# Building a Tunnel, What Size Openings to Allow O Gauge Trains thru?



## LFM

I am looking to build a train tunnel for my nephew and wondering how large the openings need to be to allow a New Lionel O Gauge 3 Rail Trains to pass thru? What is the widest engine or car as to make the openings wide enough as well as tall enough to get them thru?

Any information on size would be helpful. Trying to build something from scratch I know the track is 3.5 inches wide but not sure of the engines and cars being many different ones?

Thanks,
LFM


----------



## T-Man

Well at least a half inch higher than your tallest car. I saw a surfliner today in O scale it was huge!!.
I have a foam tunnel that cover an 027 corner. This is a worst case since the engine has to swing out of a curve. I will get the dimensions. 4 1/2 wide by 5 7/8 high. Inches.


----------



## Boston&Maine

Those sound like good dimensions T-Man... The single portal which MTH makes has an opening of 4-1/4" by 5-5/8"...

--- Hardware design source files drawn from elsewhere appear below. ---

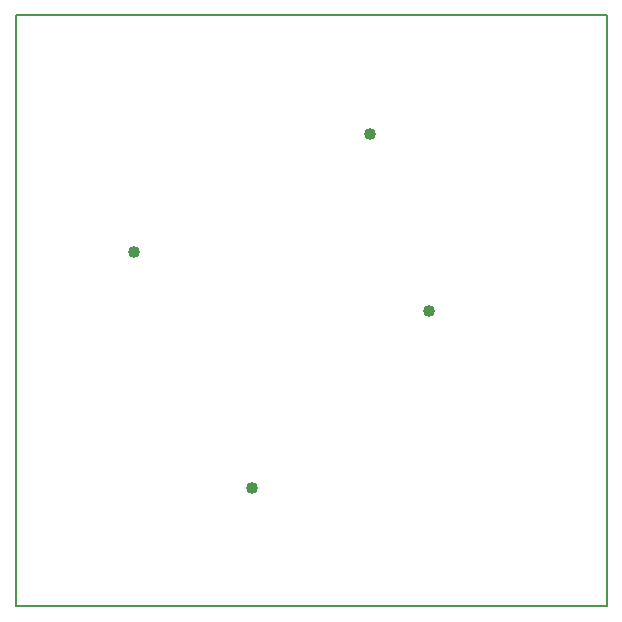
<source format=gbr>
G04 PROTEUS RS274X GERBER FILE*
%FSLAX45Y45*%
%MOMM*%
G01*
%ADD10C,1.016000*%
%ADD11C,0.203200*%
D10*
X+1000000Y+3000000D03*
X+3500000Y+2500000D03*
X+3000000Y+4000000D03*
X+2000000Y+1000000D03*
D11*
X+0Y+0D02*
X+5000000Y+0D01*
X+5000000Y+5000000D01*
X+0Y+5000000D01*
X+0Y+0D01*
M02*

</source>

http://www.mthtrains.com/detail.asp?item=40-9014


----------



## T-Man

The tunnel is an old foam piece I got at a yard sale for a buck. Part of my instant scenery series!:laugh: Probably made by the company that does carpet grass ( another favorite). 
Anyway the Amtrack was impressive. If you travel through York ( for you outlanders, MAINE not Pen.) stop by to see it.
I also checked a Lionel trestle. 4 1/2 inches rail to rail. The tie closed the gap to 4.


----------



## LFM

Thanks alot, I had ia layout of 3.75 wide X 5.5 tall. Glad I checked I will make it 4.5 x 6 should not have any issues with future train engines or cars that come out...

Appreciate the prompt replies and information...

Take Care,
LFM


----------